People once pursued technology to live better; now, they learn AI to avoid obsolescence. Under survival pressure, joy finds no foothold.
On the other hand, the entry barriers to technology keep rising.
Past technologies arrived user-ready: no learning, no cost, just instant convenience from texting, video streaming, or online payments. AI-era technologies, however, erect high professional walls.
GitHub documentation, Python environments, Token billing, and agent deployment all intimidate middle-aged users.
On social media, countless users have 'killed' their lobsters. Industry estimates suggest that environment deployment, installation, and configuration block 70% of ordinary people; skill selection and configuration deter another 20%; and memory and prompt optimization during actual use cause 5% more to quit.
In other words, fewer than 5% of all attempters can truly 'keep a lobster alive.'
Moreover, contemporary technology's commercial cycles and user experiences differ starkly from the past. After brief, frenzied hype, trends often collapse rapidly.
The 'lobster' went from nationwide installations to mass uninstallations in days. On March 11, lobster concept stocks plummeted—Zhipu fell 6%, MiniMax 9%. Trading platforms flooded with '299-yuan lobster uninstallation' posts, with merchants even advertising 'safe, thorough, residue-free' services.
In contrast, early technologies enjoyed stable growth cycles, mature products, positive experiences, and long-term value creation for users.

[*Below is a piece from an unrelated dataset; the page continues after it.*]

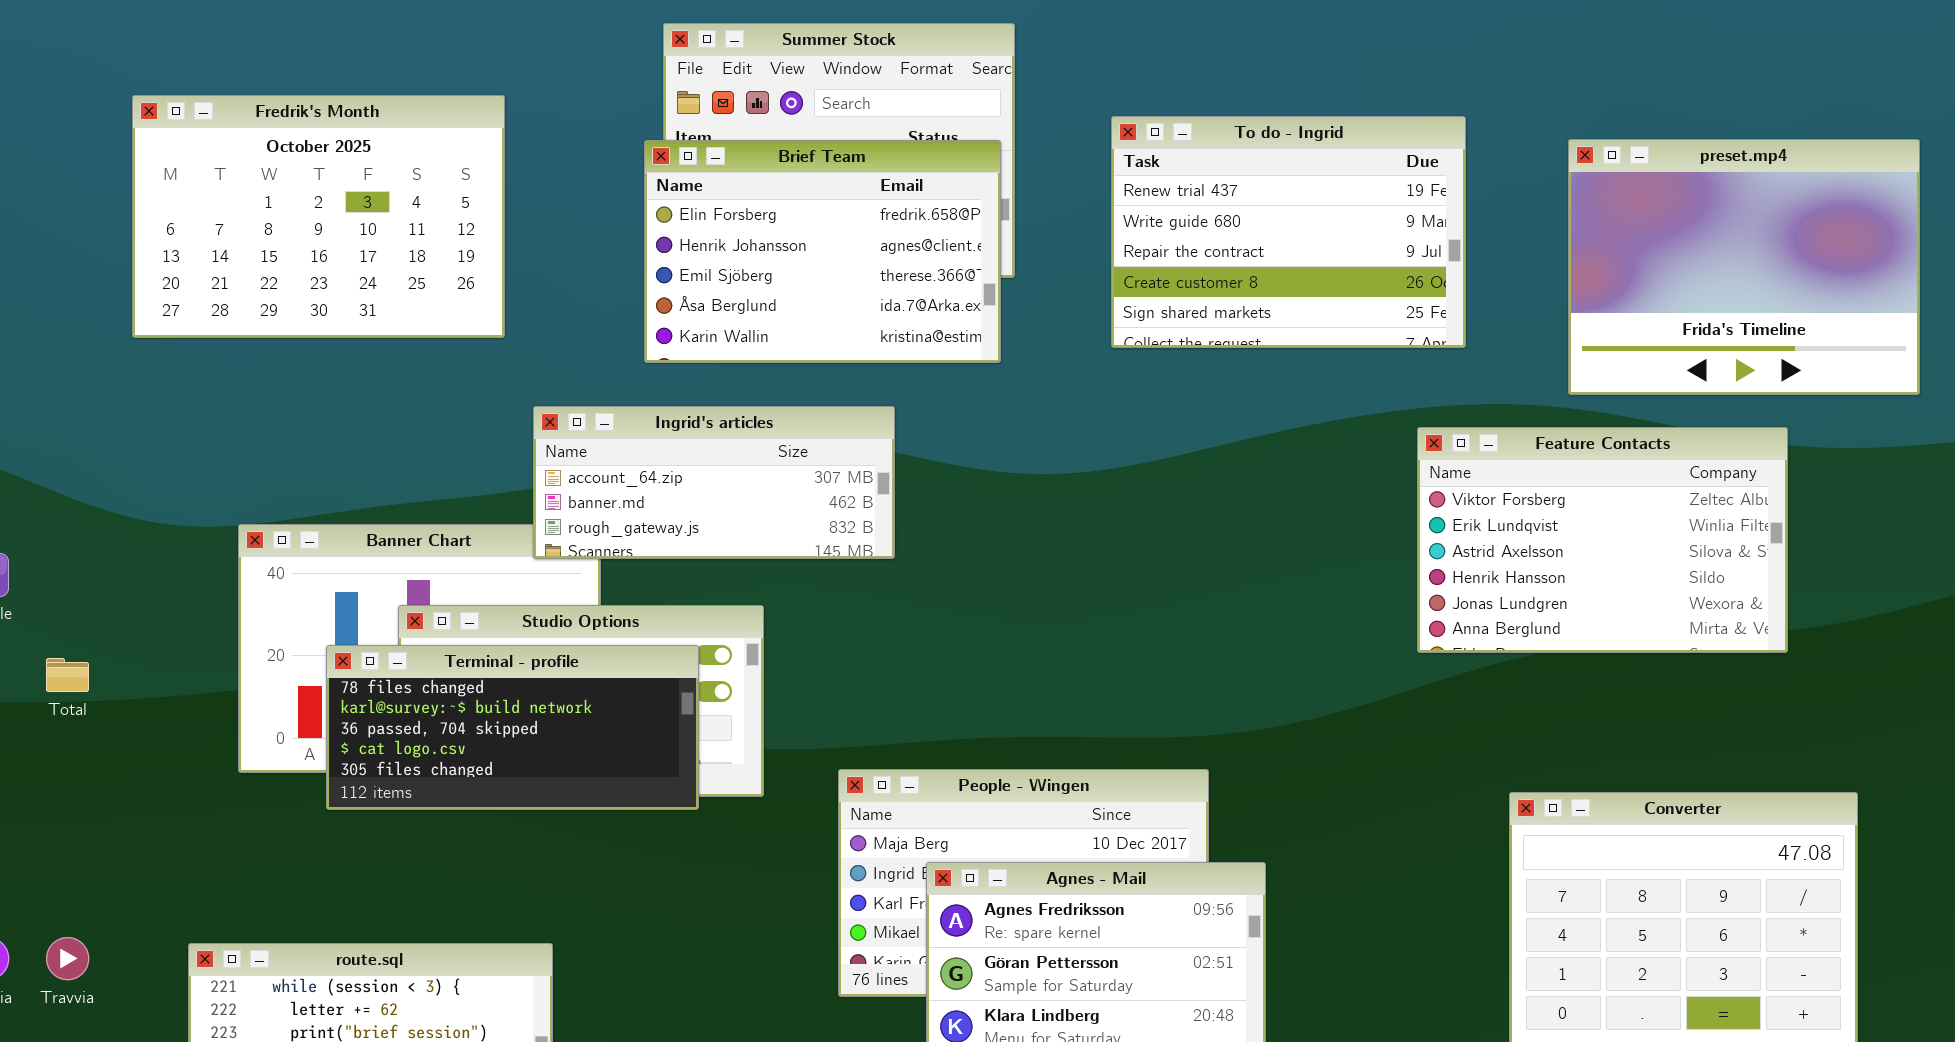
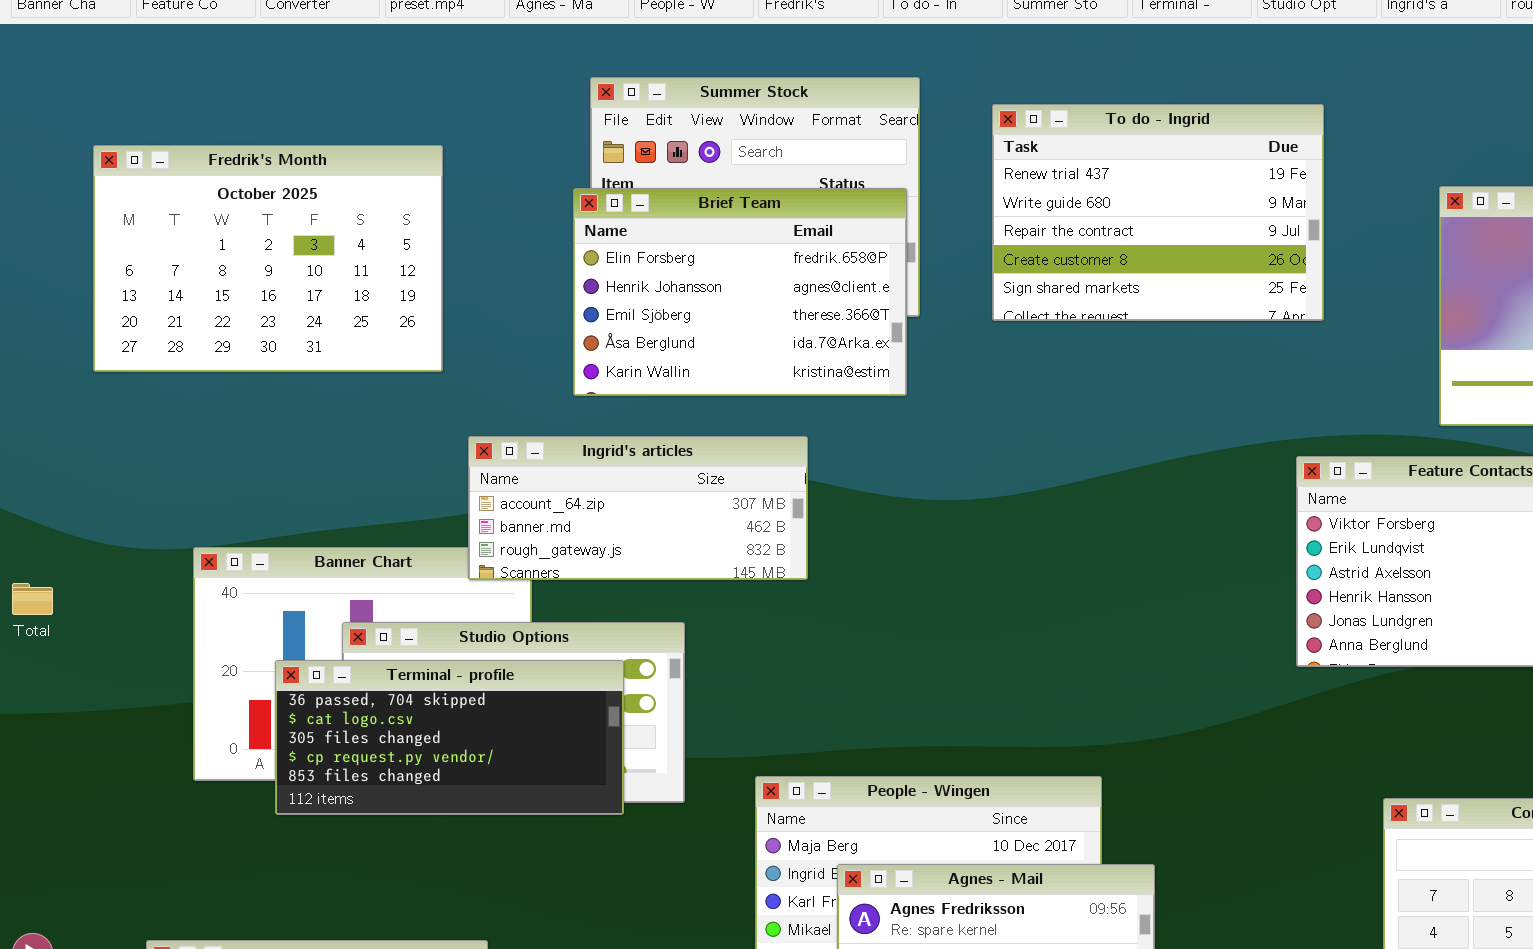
To do - Ingrid: [1111,116,1466,348] -> [992,104,1324,321], moved
Terminal - profile: [326,645,699,810] -> [275,660,624,815], scrolled down 2 rows
Total: [46,658,89,692] -> [12,583,53,615], moved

Finally, and most fundamentally:
Early technology popularization consistently conveyed the message that 'technology makes life better.'
Today, capital, training institutions, and influencers jointly craft 'obsolescence narratives.' Phrases like 'Those over 35 who don't learn AI will lose their jobs' or 'Not using lobsters means job abandonment' abound. A Cheung Kong Graduate School of Business study reveals that 34.13% of those heavily concerned about AI replacement suffer from depression—far higher than those anxious about economic downturns.
When all promotions amplify panic rather than pure technological sharing, no one can reclaim the joy of chasing new innovations.